= Human trafficking in Kyrgyzstan =

The Kyrgyz Republic ratified the 2000 UN TIP Protocol in October 2003.

In 2008 Kyrgyzstan was a source, transit, and to a lesser extent a destination country for men and women trafficked from Uzbekistan, Tajikistan, and Turkmenistan for purposes of forced labor and commercial sexual exploitation. Men and women were trafficked to Kazakhstan for forced agricultural labor - mainly in tobacco fields - to Russia for forced construction work, and to China for bonded labor. Kyrgyz and foreign women were trafficked to the U.A.E., China, Kazakhstan, South Korea, Italy, Turkey, Greece, Cyprus, Thailand, Germany, and Syria for sexual exploitation.

The Government of the Kyrgyz Republic did not fully comply with the minimum standards for the elimination of trafficking in 2008; however, it made significant efforts to do so. Although the government demonstrated some limited progress in collecting law enforcement data, complicity in trafficking of low-level government officials remained a concern. NGOs reported improved efforts by law enforcement personnel in referring victims for assistance.

The U.S. State Department's Office to Monitor and Combat Trafficking in Persons placed the country in "Tier 2" in 2017 and 2023.
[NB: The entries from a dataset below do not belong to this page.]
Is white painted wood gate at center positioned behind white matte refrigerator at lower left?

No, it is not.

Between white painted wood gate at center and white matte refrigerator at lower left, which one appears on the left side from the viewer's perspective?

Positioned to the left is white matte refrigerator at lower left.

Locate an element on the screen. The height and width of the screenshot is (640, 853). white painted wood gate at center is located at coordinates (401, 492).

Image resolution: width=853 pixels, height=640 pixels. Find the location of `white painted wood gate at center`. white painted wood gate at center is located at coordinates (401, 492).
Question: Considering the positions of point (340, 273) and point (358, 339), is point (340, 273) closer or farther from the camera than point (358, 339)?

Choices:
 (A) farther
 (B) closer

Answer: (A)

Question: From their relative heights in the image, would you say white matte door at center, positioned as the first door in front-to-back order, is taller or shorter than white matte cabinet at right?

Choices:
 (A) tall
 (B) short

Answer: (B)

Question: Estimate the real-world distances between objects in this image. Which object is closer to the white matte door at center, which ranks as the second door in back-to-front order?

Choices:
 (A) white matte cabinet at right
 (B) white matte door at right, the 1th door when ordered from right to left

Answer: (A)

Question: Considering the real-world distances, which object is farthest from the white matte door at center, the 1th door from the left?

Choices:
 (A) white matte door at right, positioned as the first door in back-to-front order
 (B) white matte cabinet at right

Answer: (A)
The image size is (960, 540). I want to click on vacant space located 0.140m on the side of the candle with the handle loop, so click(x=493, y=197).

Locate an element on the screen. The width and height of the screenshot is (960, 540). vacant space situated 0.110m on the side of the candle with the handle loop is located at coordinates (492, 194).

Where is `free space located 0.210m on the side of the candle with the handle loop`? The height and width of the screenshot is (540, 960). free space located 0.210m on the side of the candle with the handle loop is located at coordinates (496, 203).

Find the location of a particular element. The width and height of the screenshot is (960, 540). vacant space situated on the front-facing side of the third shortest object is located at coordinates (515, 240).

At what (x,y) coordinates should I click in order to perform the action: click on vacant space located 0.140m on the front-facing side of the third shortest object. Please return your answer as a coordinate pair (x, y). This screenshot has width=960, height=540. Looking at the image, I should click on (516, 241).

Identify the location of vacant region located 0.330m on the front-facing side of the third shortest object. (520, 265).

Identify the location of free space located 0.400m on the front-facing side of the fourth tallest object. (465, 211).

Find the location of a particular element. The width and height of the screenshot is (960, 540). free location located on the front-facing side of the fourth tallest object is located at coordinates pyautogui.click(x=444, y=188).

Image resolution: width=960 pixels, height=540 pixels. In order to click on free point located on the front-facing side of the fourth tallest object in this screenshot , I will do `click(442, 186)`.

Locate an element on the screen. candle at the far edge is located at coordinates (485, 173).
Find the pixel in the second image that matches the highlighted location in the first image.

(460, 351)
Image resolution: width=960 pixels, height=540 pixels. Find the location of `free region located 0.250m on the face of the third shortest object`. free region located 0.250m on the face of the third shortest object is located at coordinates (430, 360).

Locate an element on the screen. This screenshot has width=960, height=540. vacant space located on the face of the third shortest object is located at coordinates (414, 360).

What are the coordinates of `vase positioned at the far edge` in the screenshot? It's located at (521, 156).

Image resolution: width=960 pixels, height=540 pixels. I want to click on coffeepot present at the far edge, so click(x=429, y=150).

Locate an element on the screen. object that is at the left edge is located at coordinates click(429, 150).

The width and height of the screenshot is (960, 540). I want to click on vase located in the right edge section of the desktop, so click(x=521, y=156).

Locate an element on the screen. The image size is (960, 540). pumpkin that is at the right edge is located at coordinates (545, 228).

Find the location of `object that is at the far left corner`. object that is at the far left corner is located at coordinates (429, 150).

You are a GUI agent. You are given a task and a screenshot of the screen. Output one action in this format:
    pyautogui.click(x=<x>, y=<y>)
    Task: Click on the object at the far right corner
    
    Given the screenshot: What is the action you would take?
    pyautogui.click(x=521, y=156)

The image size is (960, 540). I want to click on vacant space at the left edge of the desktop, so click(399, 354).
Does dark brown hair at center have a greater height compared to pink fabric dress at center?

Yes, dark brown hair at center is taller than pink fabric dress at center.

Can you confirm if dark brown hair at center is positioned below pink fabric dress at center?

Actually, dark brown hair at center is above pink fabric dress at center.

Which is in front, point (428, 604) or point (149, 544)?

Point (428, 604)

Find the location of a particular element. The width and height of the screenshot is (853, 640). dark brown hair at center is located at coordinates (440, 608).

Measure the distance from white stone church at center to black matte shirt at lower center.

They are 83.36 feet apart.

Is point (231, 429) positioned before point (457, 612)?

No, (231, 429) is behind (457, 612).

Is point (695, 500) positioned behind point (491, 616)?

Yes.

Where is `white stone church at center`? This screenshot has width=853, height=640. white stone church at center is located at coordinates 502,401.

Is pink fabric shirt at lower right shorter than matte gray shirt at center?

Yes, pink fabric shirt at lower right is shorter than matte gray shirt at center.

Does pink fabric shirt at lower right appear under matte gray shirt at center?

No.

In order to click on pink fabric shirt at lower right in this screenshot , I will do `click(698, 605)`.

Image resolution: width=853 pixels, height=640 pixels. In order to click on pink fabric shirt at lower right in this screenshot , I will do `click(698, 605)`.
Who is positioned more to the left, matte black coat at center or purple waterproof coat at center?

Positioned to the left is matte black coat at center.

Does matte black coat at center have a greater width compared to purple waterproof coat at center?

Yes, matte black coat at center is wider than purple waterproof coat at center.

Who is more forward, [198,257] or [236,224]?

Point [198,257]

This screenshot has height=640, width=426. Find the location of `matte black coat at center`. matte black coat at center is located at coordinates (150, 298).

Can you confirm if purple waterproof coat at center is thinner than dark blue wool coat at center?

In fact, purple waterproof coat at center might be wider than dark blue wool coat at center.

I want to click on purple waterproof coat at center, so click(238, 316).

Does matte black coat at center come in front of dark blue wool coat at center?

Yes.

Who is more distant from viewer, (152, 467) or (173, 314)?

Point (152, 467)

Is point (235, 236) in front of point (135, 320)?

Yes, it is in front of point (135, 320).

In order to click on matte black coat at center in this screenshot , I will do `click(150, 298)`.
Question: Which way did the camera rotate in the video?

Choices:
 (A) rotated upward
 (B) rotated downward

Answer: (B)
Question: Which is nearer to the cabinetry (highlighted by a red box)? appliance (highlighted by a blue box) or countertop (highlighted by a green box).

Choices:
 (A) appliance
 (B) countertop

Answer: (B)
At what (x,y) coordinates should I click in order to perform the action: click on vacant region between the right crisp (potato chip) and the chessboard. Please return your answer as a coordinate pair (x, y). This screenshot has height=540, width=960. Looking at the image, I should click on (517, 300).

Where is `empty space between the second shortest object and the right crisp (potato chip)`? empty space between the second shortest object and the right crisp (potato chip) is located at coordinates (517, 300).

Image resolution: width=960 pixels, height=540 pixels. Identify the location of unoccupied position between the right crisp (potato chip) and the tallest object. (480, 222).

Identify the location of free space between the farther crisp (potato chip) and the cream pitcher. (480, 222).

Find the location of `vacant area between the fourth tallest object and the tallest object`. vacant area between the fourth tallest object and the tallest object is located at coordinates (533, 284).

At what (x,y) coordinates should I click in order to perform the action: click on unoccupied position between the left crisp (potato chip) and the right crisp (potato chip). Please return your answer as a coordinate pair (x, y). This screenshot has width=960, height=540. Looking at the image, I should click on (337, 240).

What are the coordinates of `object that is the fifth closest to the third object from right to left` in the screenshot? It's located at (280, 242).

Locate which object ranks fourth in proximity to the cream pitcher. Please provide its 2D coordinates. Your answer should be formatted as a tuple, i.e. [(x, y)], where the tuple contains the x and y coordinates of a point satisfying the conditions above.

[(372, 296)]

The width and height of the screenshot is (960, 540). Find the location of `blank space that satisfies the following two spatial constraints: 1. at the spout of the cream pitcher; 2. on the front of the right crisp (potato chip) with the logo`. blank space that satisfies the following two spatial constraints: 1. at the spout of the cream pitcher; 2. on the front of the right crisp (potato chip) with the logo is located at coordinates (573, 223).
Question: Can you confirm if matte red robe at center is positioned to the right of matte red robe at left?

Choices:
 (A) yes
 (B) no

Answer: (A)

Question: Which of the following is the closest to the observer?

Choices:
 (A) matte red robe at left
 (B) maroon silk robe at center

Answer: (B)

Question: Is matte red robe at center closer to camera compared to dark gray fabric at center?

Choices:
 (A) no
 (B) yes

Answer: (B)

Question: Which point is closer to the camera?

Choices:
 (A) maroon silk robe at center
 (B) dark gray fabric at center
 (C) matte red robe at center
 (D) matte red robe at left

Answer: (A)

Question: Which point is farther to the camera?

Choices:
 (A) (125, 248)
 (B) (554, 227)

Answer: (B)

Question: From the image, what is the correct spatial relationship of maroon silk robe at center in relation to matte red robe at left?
In 2023, the Organised Crime Index noted human trafficking was one of the country's most significant crimes, and that it was mainly carried out by international gangs working with local low-level officials.

==Sex trafficking==

Citizen and foreign women and girls are victims of sex trafficking in Kyrgyzstan. They are raped and physically and physiologically harmed in brothels, hotels, homes, and other locations throughout the country.

==Prosecution (2008)==
The Kyrgyz government demonstrated limited law enforcement efforts during the reporting period. A 2005 law on Prevention and Combating Trafficking in Persons criminalizes trafficking for both sexual exploitation and forced labor; prescribed sentences range from three to 20 years’ imprisonment, which are sufficiently stringent and commensurate with penalties prescribed for other grave crimes, such as rape. In 2007, the government conducted 33 investigations - 19 of them pertaining to alleged labor trafficking crimes - compared to 39 investigations in total in 2006. The government did not provide complete data on trafficking prosecutions, though authorities report the conviction of 23 trafficking offenders in 2007. Although the government was unable to provide complete sentencing data, some convicted traffickers served sentences ranging from five to eight years’ imprisonment. NGOs contended that low-level law enforcement officials were complicit and accepted bribes from traffickers; other low-level police reportedly tolerated trafficking due to a lack of awareness. The government provided law enforcement personnel with trafficking- awareness training.

==Protection (2008)==
The government sustained modest efforts to assist victims during the reporting period. Although the government provided no direct funding for victim services or medical assistance, it continued to provide space for three shelters run by anti-trafficking NGOs. Law enforcement referred four victims to IOM and NGOs for assistance in 2007. In 2007, Kyrgyz citizens identified abroad and repatriated to Kyrgyzstan accounted for 134 of the total of 331 victims identified. Victims are encouraged to participate in trafficking investigations and prosecutions; victims who do not cooperate with law enforcement are potentially subject to being penalized for immigration violations and related offenses, although there were no reports of victims being penalized during the reporting period. The witness protection law, passed in 2006, continued to lack implementation procedures; as a result, no victims of crime - including trafficking victims - were protected by police in 2007.

==Prevention (2008)==
Kyrgyzstan demonstrated limited trafficking prevention efforts over the last year. The government continued to focus significant attention on migration issues and worked to improve protection for all Kyrgyz migrant workers abroad in Russia and other destination countries. The government continued to publish brochures and leaflets in Kyrgyz and Russian for those seeking work abroad warning of the dangers of trafficking and providing the number for IOM-operated trafficking assistance hot-lines in several countries. The government does not actively monitor immigration and emigration patterns for evidence of trafficking.